Nic Robertson – Nós estávamos tentando encontrar histórias humanas interessantes. Com as informações que recebíamos do Ministério da Informação, cobríamos a vida das pessoas em Bagdá. Às 16h (no horário local), começávamos a entrar no ar ao vivo e só parávamos de trabalhar por volta da meia-noite. Também tínhamos de cobrir fatos ligados ao governo iraquiano.

Folha – Tiveram problemas para arrumar iraquianos que trabalhassem com vocês, como motoristas e intérpretes, por exemplo?

Robertson – A CNN mantinha um escritório em Bagdá havia mais de 12 anos. Logo, não tivemos dificuldades em trabalhar com as pessoas do local.

Folha – Até agora, qual foi o momento em que sentiu mais medo?

Robertson – Fiquei assustado quando pensei que os oficiais do Iraque iriam nos expulsar antes de a guerra começar. Havia muita pressão governamental. Fiquei com menos medo quando as explosões começaram.

Folha – Na época da guerra no Afeganistão, Alfredo de Lara, cinegrafista de sua equipe, nos contou que deixara a barba crescer para ficar mais parecido com a população local e chamar menos a atenção. Você é loiro, tem nome e cara de anglo-americano. Enfrentou problemas com os iraquianos por isso?

Robertson – Não tive problemas. O povo iraquiano é muito simpático com os estrangeiros, são pessoas ótimas. Devem estar bem diferentes agora, em razão da desordem civil. Quanto mais a guerra foi se aproximando, os iraquianos foram ficando menos amistosos com americanos e ingleses.

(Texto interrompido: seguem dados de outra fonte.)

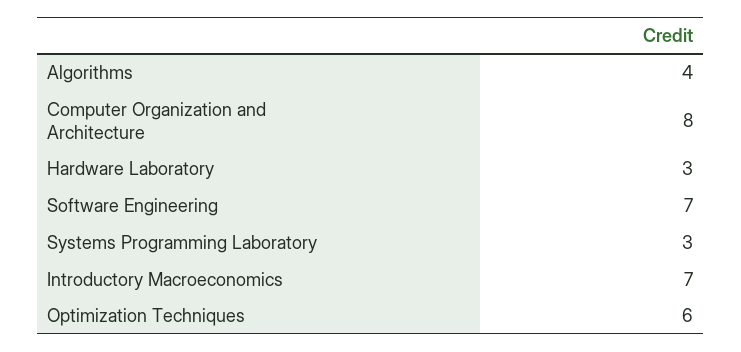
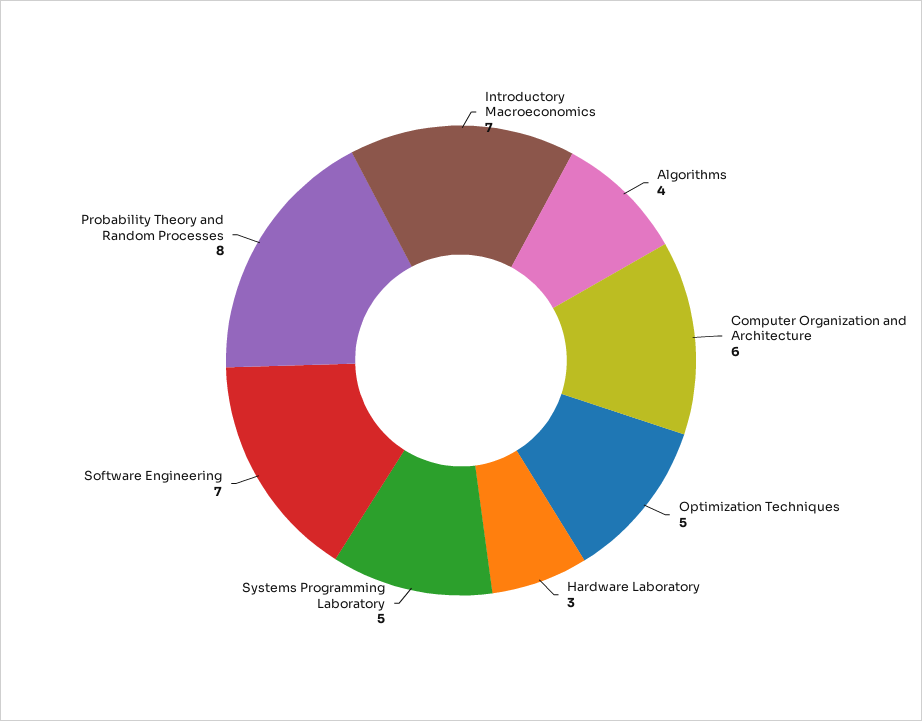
  {
    "Algorithms": 4,
-   "Computer Organization and Architecture": 8,
+   "Computer Organization and Architecture": 6,
    "Hardware Laboratory": 3,
    "Software Engineering": 7,
-   "Systems Programming Laboratory": 3,
+   "Systems Programming Laboratory": 5,
    "Introductory Macroeconomics": 7,
-   "Optimization Techniques": 6
+   "Optimization Techniques": 5,
+   "Probability Theory and Random Processes": 8
  }

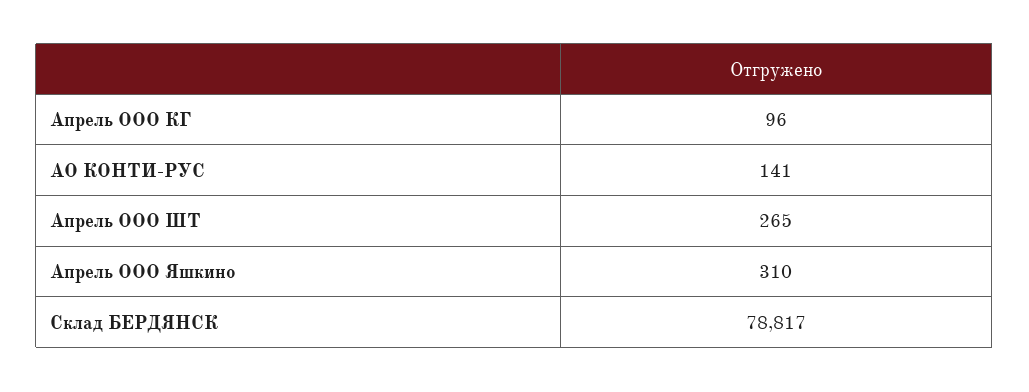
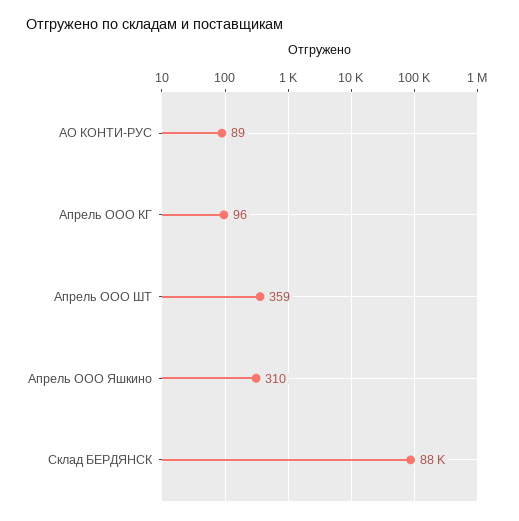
  {
    "Апрель ООО КГ": 96,
-   "АО КОНТИ-РУС": 141,
+   "АО КОНТИ-РУС": 89,
-   "Апрель ООО ШТ": 265,
+   "Апрель ООО ШТ": 359,
    "Апрель ООО Яшкино": 310,
-   "Склад БЕРДЯНСК": 78817
+   "Склад БЕРДЯНСК": 88000
  }

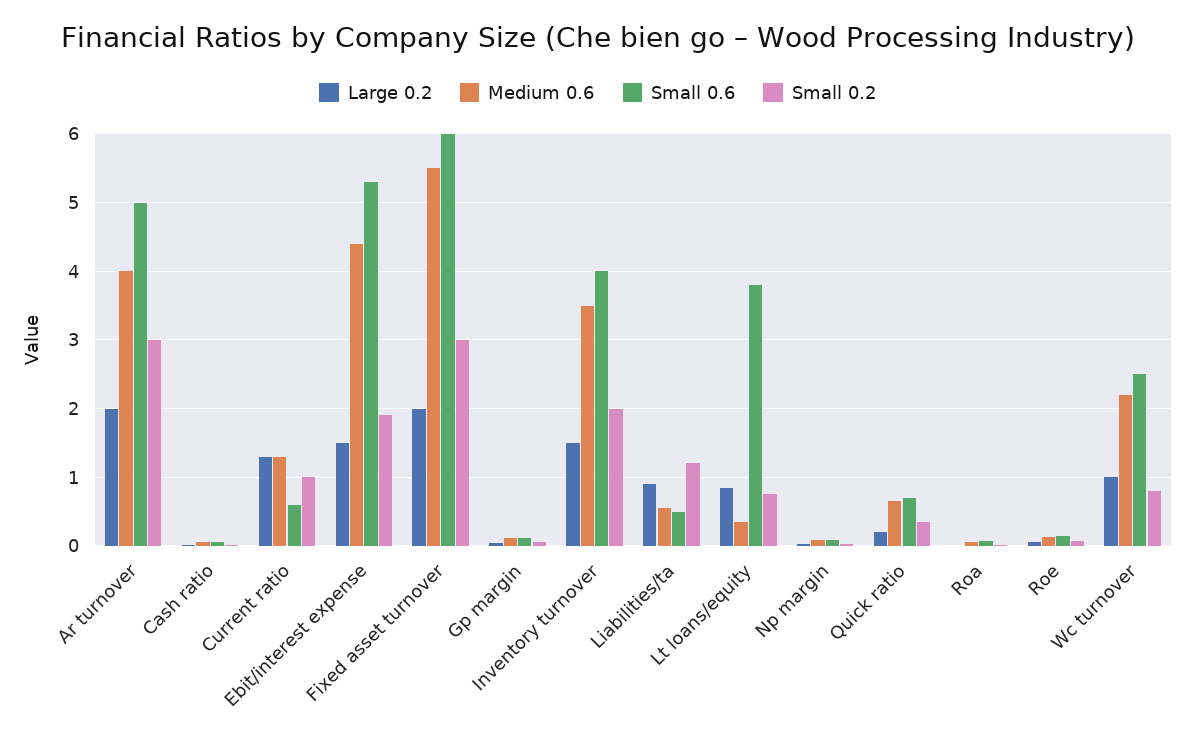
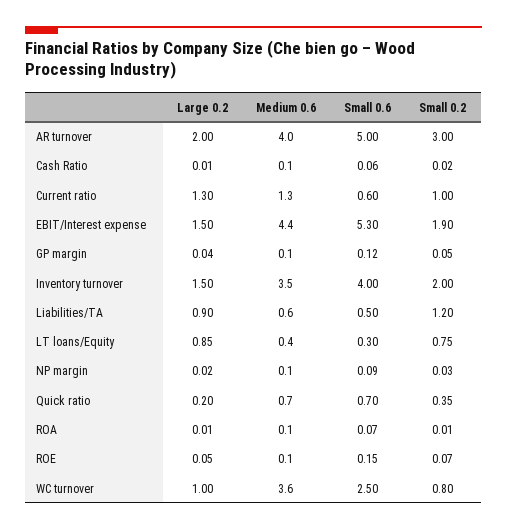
  {
    "Large 0.2": {
      "Ar turnover": 2,
      "Cash ratio": 0.01,
      "Current ratio": 1.3,
      "Ebit/interest expense": 1.5,
-     "Fixed asset turnover": 2,
      "Gp margin": 0.04,
      "Inventory turnover": 1.5,
      "Liabilities/ta": 0.9,
      "Lt loans/equity": 0.85,
      "Np margin": 0.02,
      "Quick ratio": 0.2,
      "Roa": 0.01,
      "Roe": 0.05,
      "Wc turnover": 1
    },
    "Medium 0.6": {
      "Ar turnover": 4,
      "Cash ratio": 0.1,
      "Current ratio": 1.3,
      "Ebit/interest expense": 4.4,
-     "Fixed asset turnover": 5.5,
      "Gp margin": 0.1,
      "Inventory turnover": 3.5,
      "Liabilities/ta": 0.6,
      "Lt loans/equity": 0.4,
      "Np margin": 0.1,
      "Quick ratio": 0.7,
      "Roa": 0.1,
      "Roe": 0.1,
-     "Wc turnover": 2.2
+     "Wc turnover": 3.6
    },
    "Small 0.6": {
      "Ar turnover": 5,
      "Cash ratio": 0.06,
      "Current ratio": 0.6,
      "Ebit/interest expense": 5.3,
-     "Fixed asset turnover": 6,
      "Gp margin": 0.12,
      "Inventory turnover": 4,
      "Liabilities/ta": 0.5,
-     "Lt loans/equity": 3.8,
+     "Lt loans/equity": 0.3,
      "Np margin": 0.09,
      "Quick ratio": 0.7,
      "Roa": 0.07,
      "Roe": 0.15,
      "Wc turnover": 2.5
    },
    "Small 0.2": {
      "Ar turnover": 3,
      "Cash ratio": 0.02,
      "Current ratio": 1,
      "Ebit/interest expense": 1.9,
-     "Fixed asset turnover": 3,
      "Gp margin": 0.05,
      "Inventory turnover": 2,
      "Liabilities/ta": 1.2,
      "Lt loans/equity": 0.75,
      "Np margin": 0.03,
      "Quick ratio": 0.35,
      "Roa": 0.01,
      "Roe": 0.07,
      "Wc turnover": 0.8
    }
  }

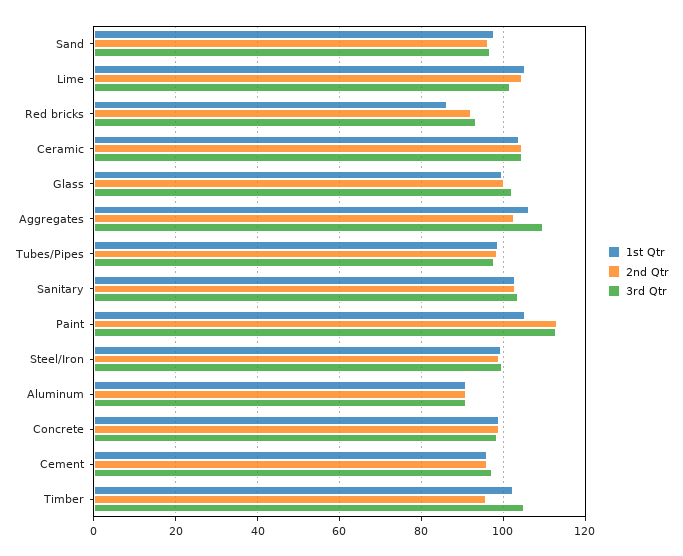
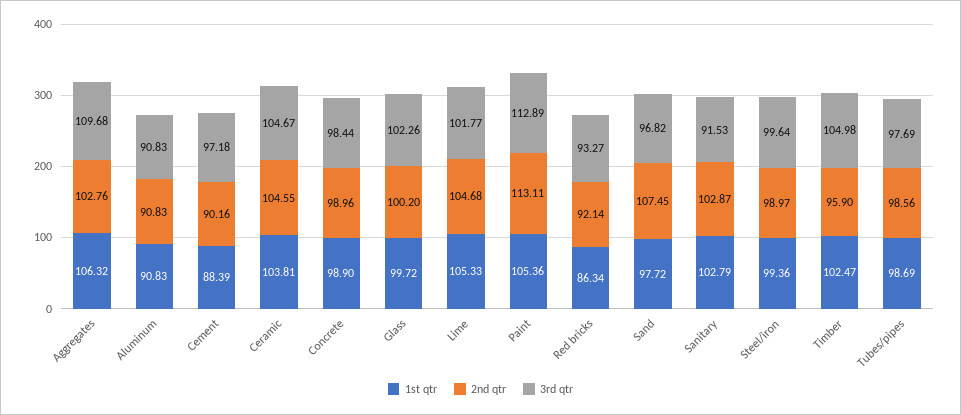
  {
    "1st Qtr": {
      "Sand": 97.72,
      "Lime": 105.33,
      "Red bricks": 86.34,
      "Ceramic": 103.81,
      "Glass": 99.72,
      "Aggregates": 106.32,
      "Tubes/Pipes": 98.69,
      "Sanitary": 102.79,
      "Paint": 105.36,
      "Steel/Iron": 99.36,
      "Aluminum": 90.83,
      "Concrete": 98.9,
-     "Cement": 96,
+     "Cement": 88.39,
      "Timber": 102.47
    },
    "2nd Qtr": {
-     "Sand": 96,
+     "Sand": 107.45,
      "Lime": 104.68,
      "Red bricks": 92.14,
      "Ceramic": 104.55,
      "Glass": 100.2,
      "Aggregates": 102.76,
      "Tubes/Pipes": 98.56,
      "Sanitary": 102.87,
      "Paint": 113.11,
      "Steel/Iron": 98.97,
      "Aluminum": 90.83,
      "Concrete": 98.96,
-     "Cement": 96,
+     "Cement": 90.16,
      "Timber": 95.9
    },
    "3rd Qtr": {
      "Sand": 96.82,
      "Lime": 101.77,
      "Red bricks": 93.27,
      "Ceramic": 104.67,
      "Glass": 102.26,
      "Aggregates": 109.68,
      "Tubes/Pipes": 97.69,
-     "Sanitary": 104,
+     "Sanitary": 91.53,
      "Paint": 112.89,
      "Steel/Iron": 99.64,
      "Aluminum": 90.83,
      "Concrete": 98.44,
      "Cement": 97.18,
      "Timber": 104.98
    }
  }

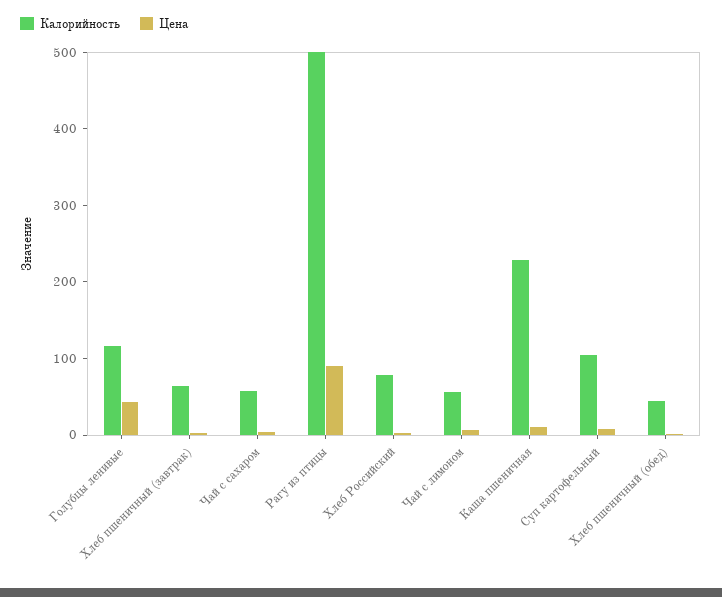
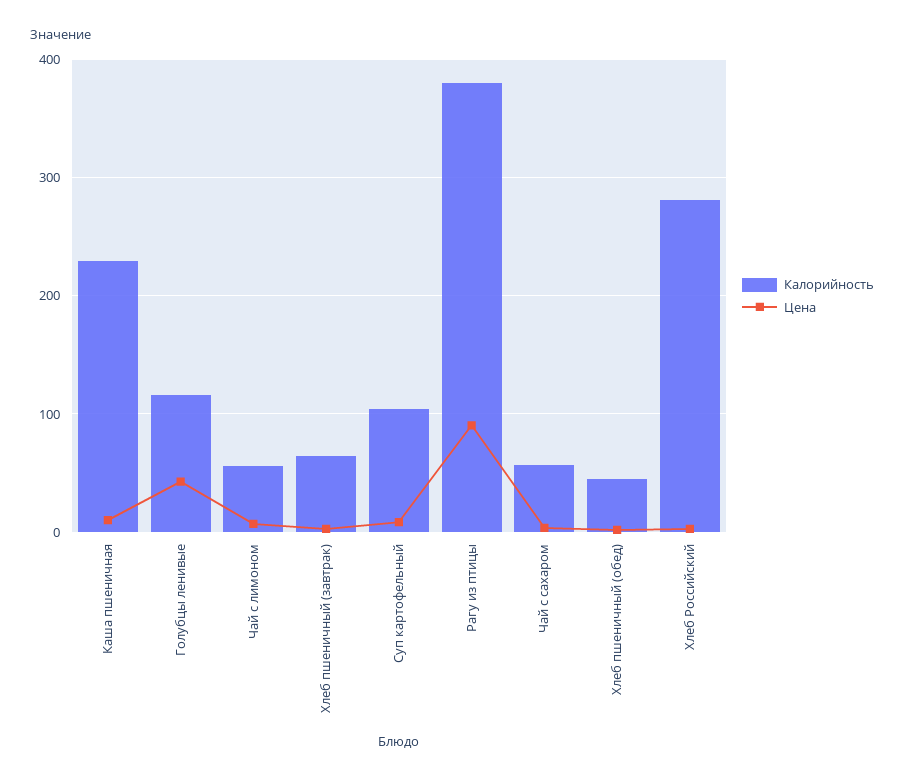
  {
    "Калорийность": {
      "Голубцы ленивые": 120,
      "Хлеб пшеничный (завтрак)": 60,
      "Чай с сахаром": 60,
-     "Рагу из птицы": 500,
+     "Рагу из птицы": 380,
-     "Хлеб Российский": 80,
+     "Хлеб Российский": 280,
      "Чай с лимоном": 60,
      "Каша пшеничная": 230,
      "Суп картофельный": 100,
      "Хлеб пшеничный (обед)": 50
    },
    "Цена": {
      "Голубцы ленивые": 40,
      "Хлеб пшеничный (завтрак)": 0,
      "Чай с сахаром": 0,
      "Рагу из птицы": 90,
      "Хлеб Российский": 0,
      "Чай с лимоном": 10,
      "Каша пшеничная": 10,
      "Суп картофельный": 10,
      "Хлеб пшеничный (обед)": 0
    }
  }

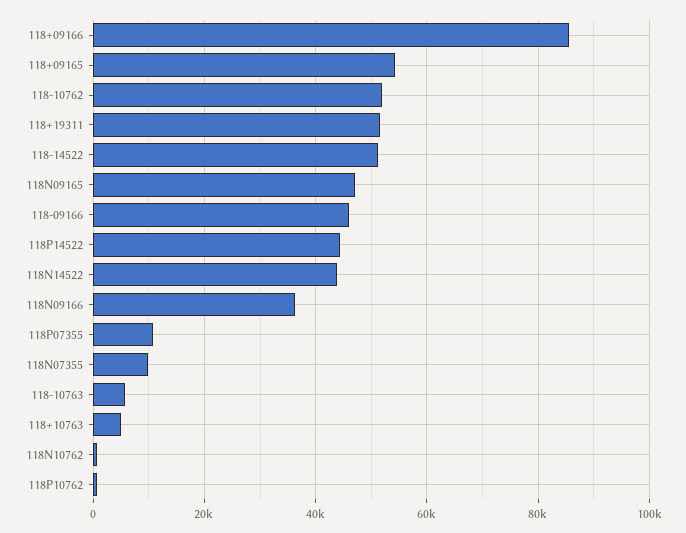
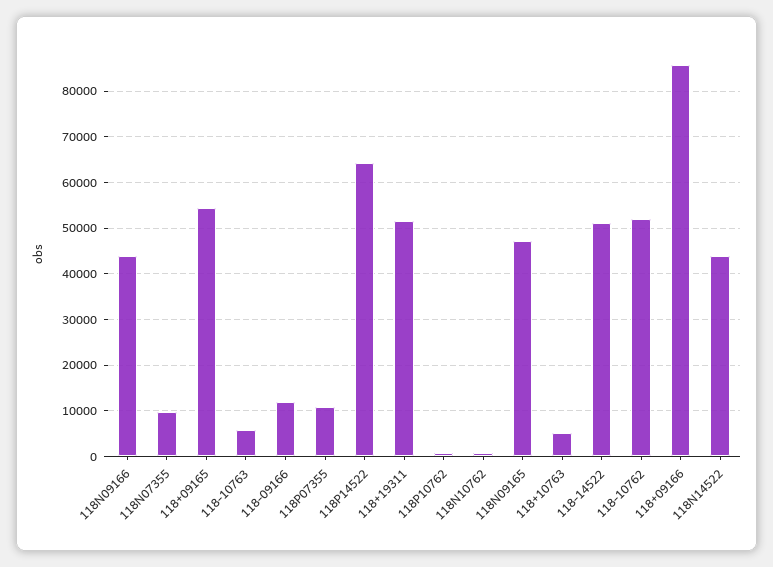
  {
    "118+09166": 86000,
    "118+09165": 54000,
    "118-10762": 52000,
    "118+19311": 52000,
    "118-14522": 52000,
    "118N09165": 48000,
-   "118-09166": 46000,
+   "118-09166": 12000,
-   "118P14522": 44000,
+   "118P14522": 64000,
    "118N14522": 44000,
-   "118N09166": 36000,
+   "118N09166": 44000,
    "118P07355": 10000,
    "118N07355": 10000,
    "118-10763": 6000,
    "118+10763": 6000,
    "118N10762": 0,
    "118P10762": 0
  }

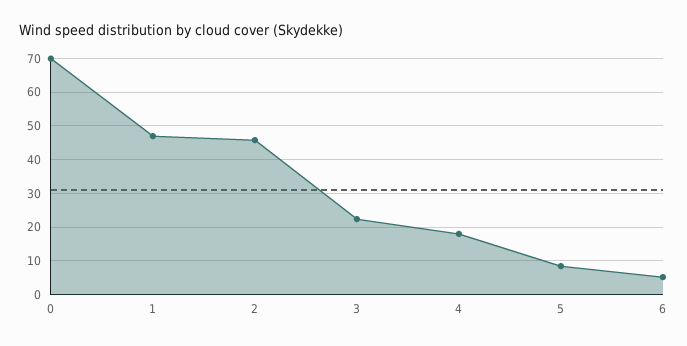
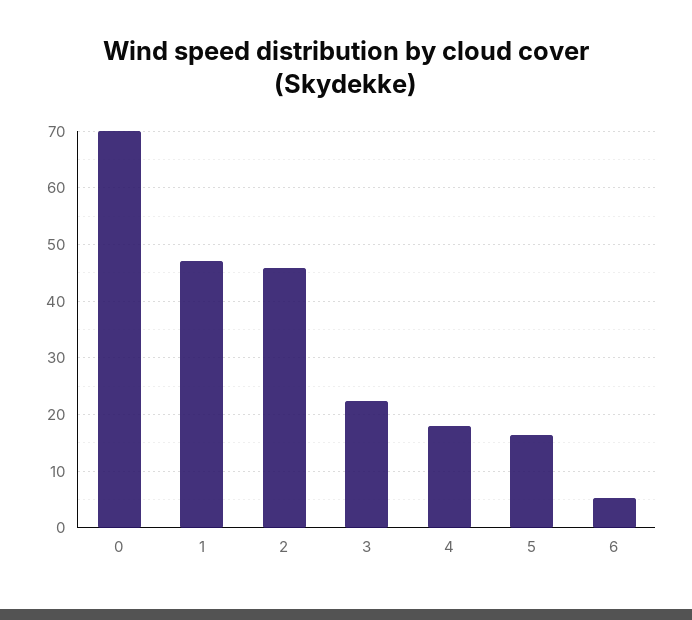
  {
    "0": 70,
    "1": 48,
    "2": 46,
    "3": 22,
    "4": 18,
-   "5": 8,
+   "5": 16,
    "6": 6
  }

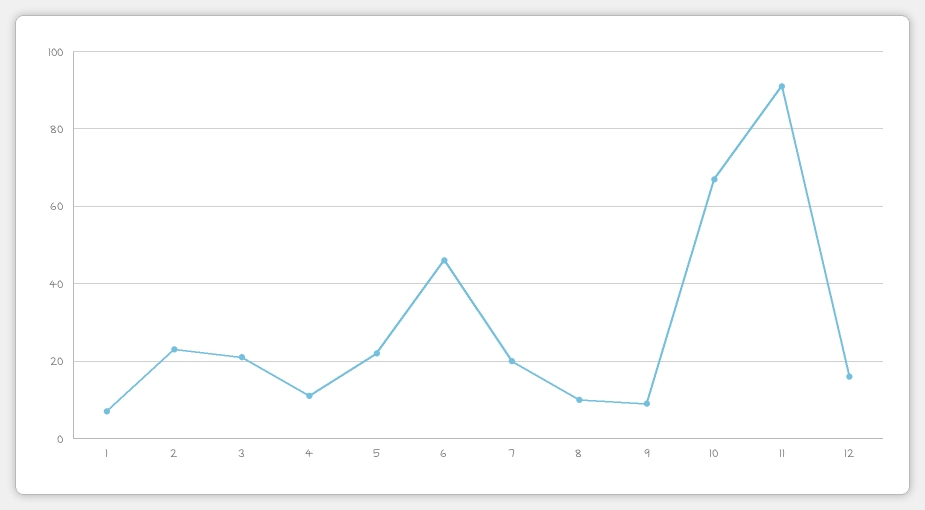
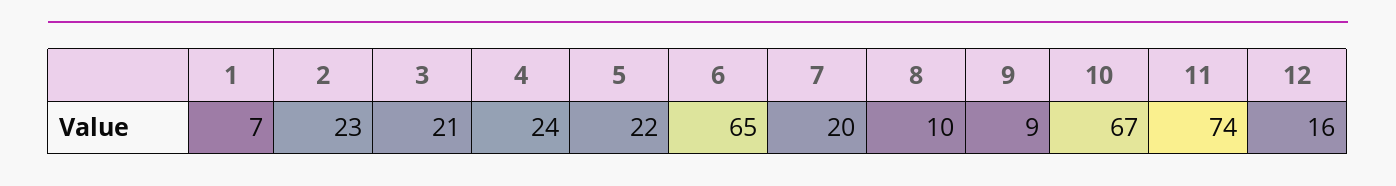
  {
    "1": 7,
    "2": 23,
    "3": 21,
-   "4": 10,
+   "4": 24,
    "5": 22,
-   "6": 45,
+   "6": 65,
    "7": 20,
    "8": 10,
    "9": 9,
    "10": 67,
-   "11": 90,
+   "11": 74,
    "12": 16
  }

Mas eles reconheciam que nós, jornalistas, não éramos os responsáveis pela guerra.

Folha – No conflito do Afeganistão, você e De Lara eram os únicos jornalistas estrangeiros na capital, Cabul. Aquela cobertura, em função disso, foi mais importante do que a atual para a sua carreira?

Robertson – Eu não penso em termos do que é bom para a minha carreira. Faço a melhor cobertura que posso fazer.

Folha – Como avalia as críticas de que as TVs norte-americanas estão fazendo uma cobertura parcial e conservadora, pautada apenas pelas informações oficiais do governo dos Estados Unidos?

Robertson – Estou muito orgulhoso do meu trabalho em Bagdá.

Como se sente estando tantos dias longe de sua família?

Robertson – Falo com minha família todos os dias. Estaria melhor se estivesse em casa. Mas eles estão felizes porque tenho uma profissão que me faz feliz.”